▸ **Challenges**:
- a) Write down the part of the blog page starting with "Only, unlike every" and going on through "Like an olympian.".
- b) Summarize the blog page in two sentences.

▸ **Page**:
——
Thursday, August 28, 2008

Reuters, Milliseconds, and Fail

Let's say you work for Reuters and produce something called Reuters Market Data System (RMDS) to send live market data to your customers, who pay you a lot of money for this. Let's say that for historical reasons, in general, RMDS won't give your customers any precision on ticks other than down to the second, and even that's transmitted as a string (no kidding here; you want to know the actual time that tick was for? Better get ready to parse a string. For every single tick. Seriously.).

That's just not good enough given that your tick delivery system isn't guaranteed to give clients ticks in order, and on the US exchanges you get updates on certain rapidly ticking instruments (like SPY and QQQQ) many times a second. So you decide to add an extra millisecond-precision field to the tick to indicate the millisecond for the tick. This seems like a great idea, so you do it.

Only, unlike every rational human being who would give you an absolute time from Unix epoch as an integer, you don't, because you're special. Like an olympian.

Rather, you provide a double precision floating point number of milliseconds since midnight, and don't actually document that in any way.

Let's cover why the double precision bit is so retarded, shall we?
  • I need milliseconds becuase I want more precision. That means that the least significant digits are actually the most important to me, not the least, because I already have other representations for the most significant digits. You're putting them in a data structure that strips away that precision.
  • It's not an unexact value. It's an exact value. Floating point representation implies a loss of precision by its very nature.
  • Nobody expects it. Milliseconds are integers. Always.
So why in the world do you do this? Simple. You're working with 25-year old technology that can't store 64-bit integers. Therefore, if your data type might be a 64-bit integer, you have to store it as a double precision floating point (because your data structure actually can support 64-bit values, just not integer ones).

But here's the kicker: because they're actually milliseconds since midnight, there are only 86,400,000 possible values. Therefore, you can cleanly put them into a 32-bit integer, which your data structure supports.

Meaning, you're doing this because you suck and you want to make my life miserable.

By the way, so that this is better googleable, the actual fields are SALTIM_MS, QUOTIM_MS, TRDTIM_MS, and TIMCOR_MS

Friday, August 22, 2008

Tiny Java Containers: None Of Them Do What I Want

Dear Lazyweb,

Although I find it difficult to focus on programming while BBC is live broadcasting Olympic Table Tennis, focus I must. But I have a conundrum: I want a Java code container, but I don't like any of the current methodologies that I'm familiar with. Please help.

Yes, I've looked into Spring and Pico/NanoContainer and all that, but their focus appears to entirely be below the level of what I'm looking at. Their focus appears to be running inside some type of application, rather than launching it (so you configure launching Spring within your Web Application: you don't start Spring at the command line). Some of my problems have to do with packaging and deployment of multi-jar projects, and the IoC containers don't work at that level that I can see.

Plus, while I totally buy IoC as a general principle and use it on a regular basis, I don't need a generic configuration file to do it, particularly not in test cases. If I want a configuration file for a particular context, I bloody write one. It exactly represents my configuration options, is typesafe, has a schema, and can be understood by not-me for later configuration. A configuration file that is capable of representing the entire universe of Java types and construction options is essentially programming in XML. For people who seem to hate J2EE, the IoC-container-crowd seem to have adopted its worst tenet: replacing simple, clear, short snippets of source code with a monstrous amount of generic XML.
——
▸ **Stored records**:
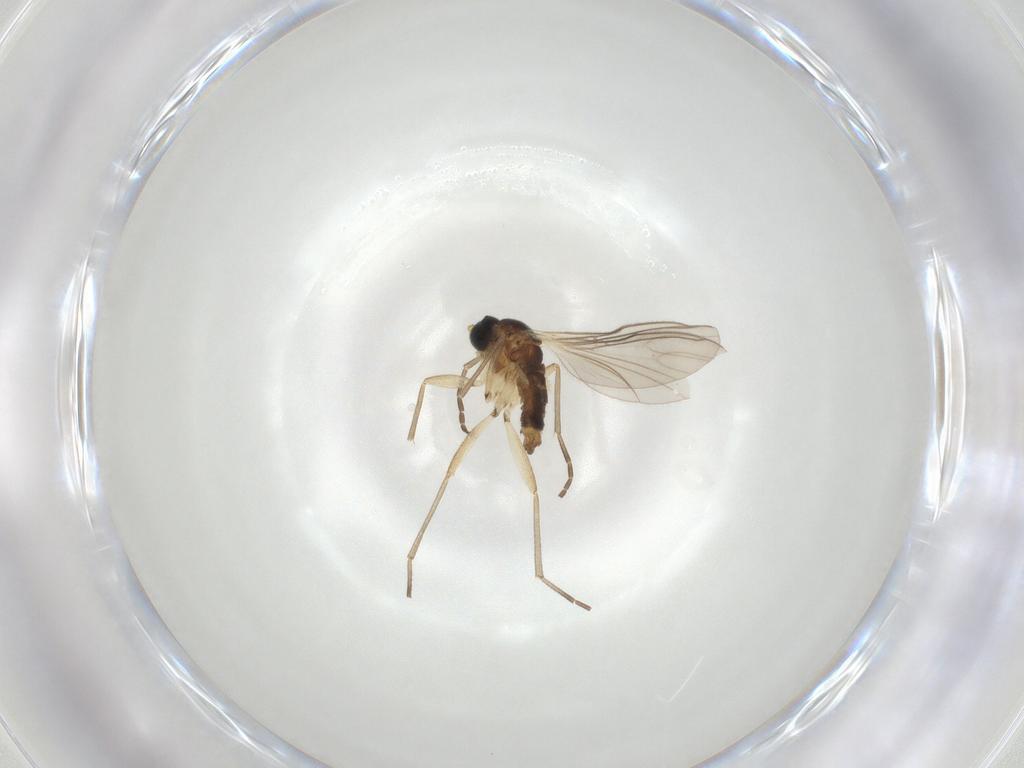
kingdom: Animalia
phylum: Arthropoda
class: Insecta
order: Diptera
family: Sciaridae
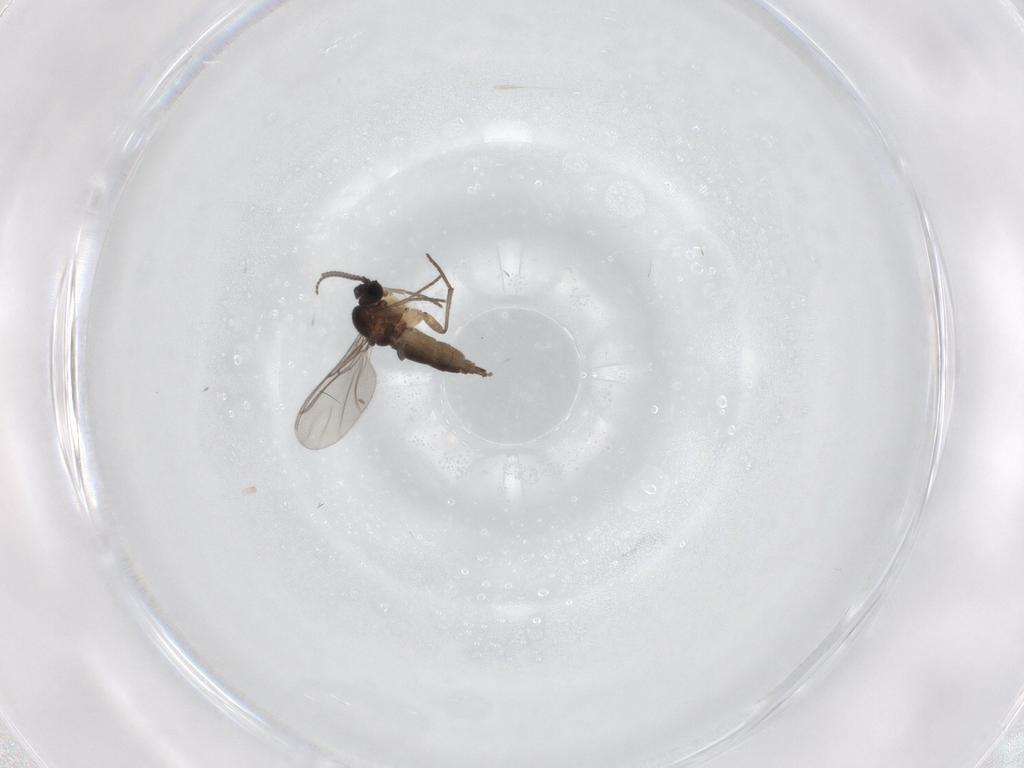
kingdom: Animalia
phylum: Arthropoda
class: Insecta
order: Diptera
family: Sciaridae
——
▸ **The results**:
- a)
Only, unlike every rational human being who would give you an absolute time from Unix epoch as an integer, you don't, because you're special. Like an olympian.

- b) The first post criticizes Reuters for adding a millisecond field to RMDS ticks as an undocumented double-precision floating-point number of milliseconds since midnight, when the only 86,400,000 possible values would fit cleanly in a 32-bit integer. The second post asks for a Java code container that works at the level of launching, packaging, and deploying multi-jar projects, finding Spring and Pico/NanoContainer focused below that level and objecting to their generic XML configuration files.